Quick Facts of Canaloplasty 

  • Canaloplasty is a “non-penetrating” surgical procedure. That is, it does not require the creation of a permanent hole nor does it result in a “bleb” (blister).

  • Canaloplasty has a well-established track record of success among many races. In contrast, traditional glaucoma surgery has a high failure rate among African American patients.

  • Canaloplasty has been clinically proven to provide long-term reduction in IOP. To date, more than 35,000 procedures have been performed.

  • Canaloplasty is safer and offers more predictable outcomes than traditional glaucoma surgery (trabeculectomy).

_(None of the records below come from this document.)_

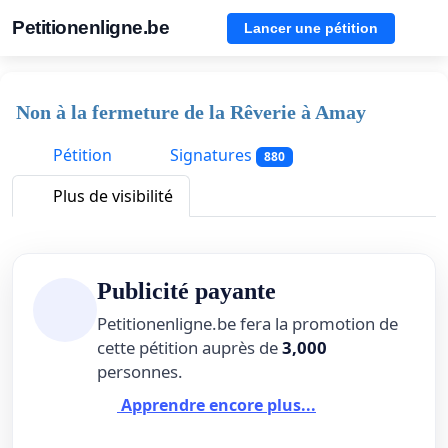
Petitionenligne.be
Lancer une pétition
Non à la fermeture de la Rêverie à Amay
Pétition
Signatures
880
Plus de visibilité
Publicité payante
Petitionenligne.be fera la promotion de
cette pétition auprès de
3,000
personnes.
Apprendre encore plus...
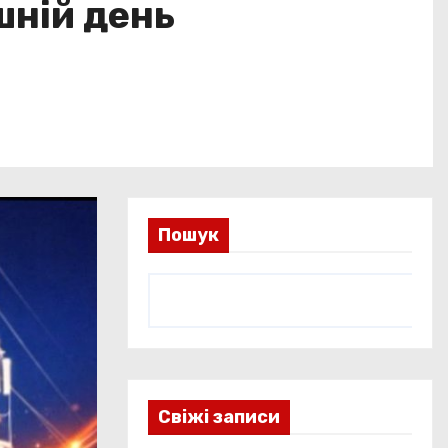
шній день
Пошук
Свіжі записи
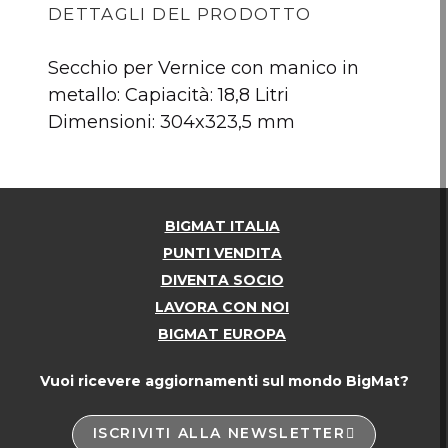
DETTAGLI DEL PRODOTTO
Secchio per Vernice con manico in
metallo: Capiacità: 18,8 Litri
Dimensioni: 304x323,5 mm
BIGMAT ITALIA
PUNTI VENDITA
DIVENTA SOCIO
LAVORA CON NOI
BIGMAT EUROPA
Vuoi ricevere aggiornamenti sul mondo BigMat?
ISCRIVITI ALLA NEWSLETTER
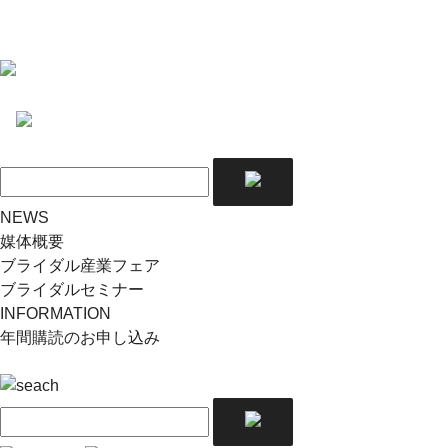
NEWS
媒体概要
ブライダル産業フェア
ブライダルセミナー
INFORMATION
年間購読のお申し込み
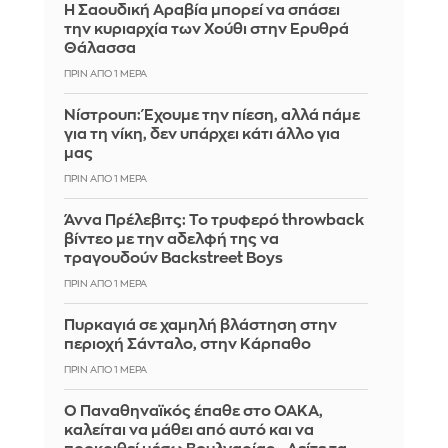
Η Σαουδική Αραβία μπορεί να σπάσει
την κυριαρχία των Χούθι στην Ερυθρά
Θάλασσα
ΠΡΙΝ ΑΠΌ 1 ΜΈΡΑ
Νίστρουπ: Έχουμε την πίεση, αλλά πάμε
για τη νίκη, δεν υπάρχει κάτι άλλο για
μας
ΠΡΙΝ ΑΠΌ 1 ΜΈΡΑ
Άννα Πρέλεβιτς: Το τρυφερό throwback
βίντεο με την αδελφή της να
τραγουδούν Backstreet Boys
ΠΡΙΝ ΑΠΌ 1 ΜΈΡΑ
Πυρκαγιά σε χαμηλή βλάστηση στην
περιοχή Σάνταλο, στην Κάρπαθο
ΠΡΙΝ ΑΠΌ 1 ΜΈΡΑ
Ο Παναθηναϊκός έπαθε στο ΟΑΚΑ,
καλείται να μάθει από αυτό και να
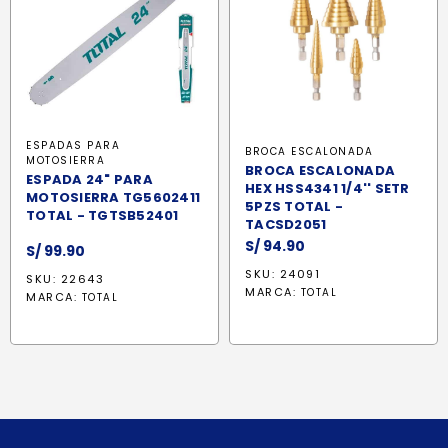
ESPADAS PARA
BROCA ESCALONADA
MOTOSIERRA
BROCA ESCALONADA
ESPADA 24" PARA
HEX HSS4341 1/4'' SETR
MOTOSIERRA TG5602411
5PZS TOTAL -
TOTAL - TGTSB52401
TACSD2051
S/
94.90
S/
99.90
SKU: 24091
SKU: 22643
MARCA:
TOTAL
MARCA:
TOTAL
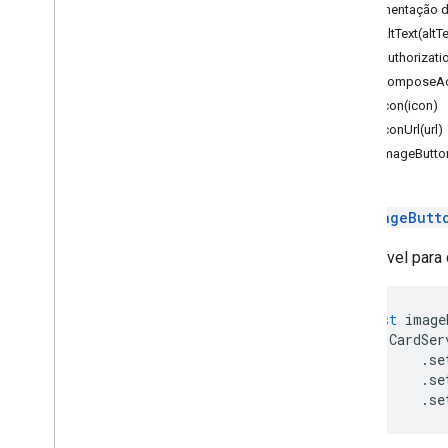
Documentação d
Google Maps
setAltText(altTe
Google Translate
setAuthorizati
Vertex AI
setComposeAct
You
Tube
setIcon(icon)
Mais
.
.
.
setIconUrl(url)
setImageButto
Serviços de serviços públicos
Conexões de banco de dados de APIs
Usabilidade e otimização de dados
Um
ImageButt
Conteúdo HTML e
Execução de script e informações
Disponível para
Recursos do projeto de script
const
image
Eventos e acionadores de automação
CardSer
Manifesto
.
se
Cotas e limites
.
se
.
se
Complementos do Google
Workspace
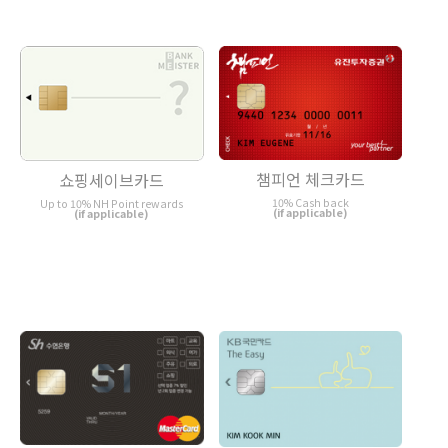
챔피언 체크카드
쇼핑세이브카드
10% Cash back
Up to 10% NH Point rewards
(if applicable)
(if applicable)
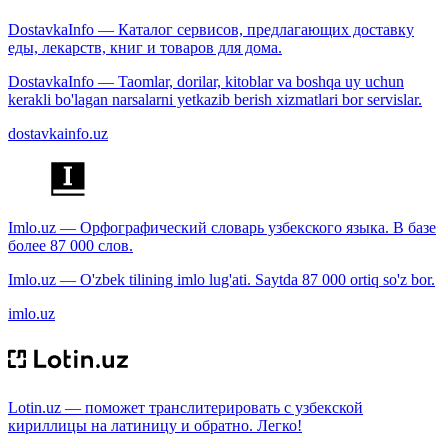
DostavkaInfo — Каталог сервисов, предлагающих доставку
еды, лекарств, книг и товаров для дома.
DostavkaInfo — Taomlar, dorilar, kitoblar va boshqa uy uchun
kerakli bo'lagan narsalarni yetkazib berish xizmatlari bor servislar.
dostavkainfo.uz
Imlo.uz — Орфографический словарь узбекского языка. В базе
более 87 000 слов.
Imlo.uz — O'zbek tilining imlo lug'ati. Saytda 87 000 ortiq so'z bor.
imlo.uz
Lotin.uz — поможет транслитерировать с узбекской
кириллицы на латиницу и обратно. Легко!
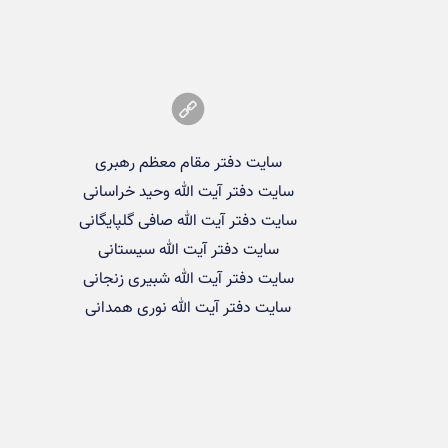
سایت دفتر مقام معظم رهبری
سایت دفتر آیت الله وحید خراسانی
سایت دفتر آیت الله صافی گلپایگانی
سایت دفتر آیت الله سیستانی
سایت دفتر آیت الله شبیری زنجانی
سایت دفتر آیت الله نوری همدانی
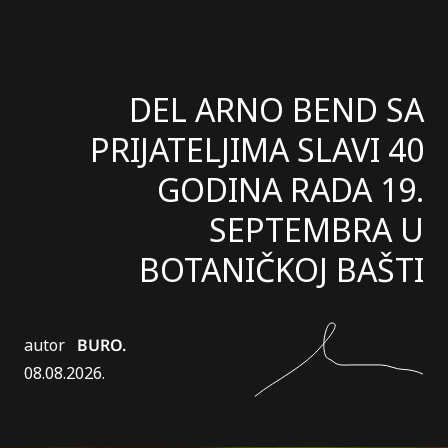
DEL ARNO BEND SA
PRIJATELJIMA SLAVI 40
GODINA RADA 19.
SEPTEMBRA U
BOTANIČKOJ BAŠTI
autor
BURO.
08.08.2026.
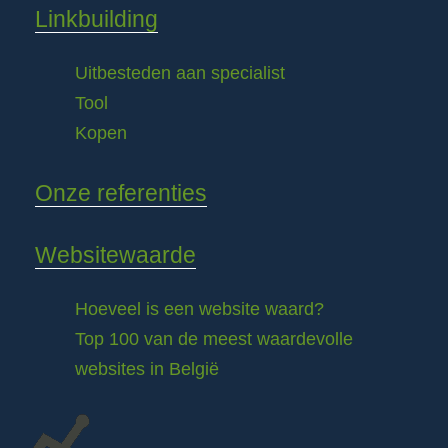
Linkbuilding
Uitbesteden aan specialist
Tool
Kopen
Onze referenties
Websitewaarde
Hoeveel is een website waard?
Top 100 van de meest waardevolle
websites in België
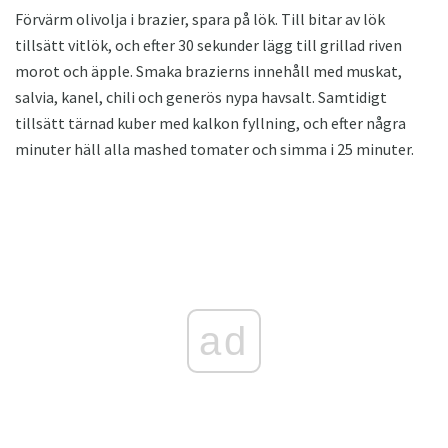
Förvärm olivolja i brazier, spara på lök. Till bitar av lök
tillsätt vitlök, och efter 30 sekunder lägg till grillad riven
morot och äpple. Smaka brazierns innehåll med muskat,
salvia, kanel, chili och generös nypa havsalt. Samtidigt
tillsätt tärnad kuber med kalkon fyllning, och efter några
minuter häll alla mashed tomater och simma i 25 minuter.
ad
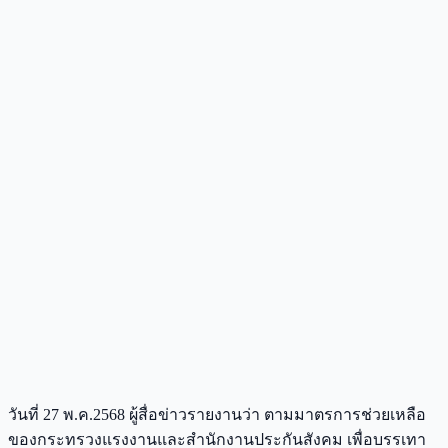
วันที่ 27 พ.ค.2568 ผู้สื่อข่าวรายงานว่า ตามมาตรการช่วยเหลือ
ของกระทรวงแรงงานและสำนักงานประกันสังคม เพื่อบรรเทา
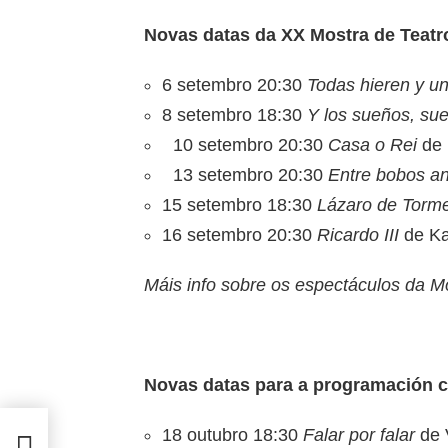
Novas datas da XX Mostra de Teatr
6 setembro 20:30
Todas hieren y u
8 setembro 18:30
Y los sueños, su
10 setembro 20:30
Casa o Rei
de 
13 setembro 20:30
Entre bobos an
15 setembro 18:30
Lázaro de Torm
16 setembro 20:30
Ricardo III
de Ka
Máis info sobre os espectáculos da M
Novas datas para a programación cu
18 outubro 18:30
Falar por falar
de V
crise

  • Canaloplasty is a restorative treatment for the eye’s natural drainage system. By restoring your eye’s natural drainage system, Canaloplasty usually lowers the pressure inside your eye. In contrast, traditional glaucoma surgeries bypass the eye’s natural outflow pathways.

  • Canaloplasty can reduce your dependence on expensive anti-glaucoma medications.

  • Canaloplasty is minimally invasive for quicker recovery and minimal post-operative follow-up, allowing you to return to normal day-to-day activities almost immediately following treatment.

  • With Canaloplasty there is less risk of complications versus traditional surgical alternatives.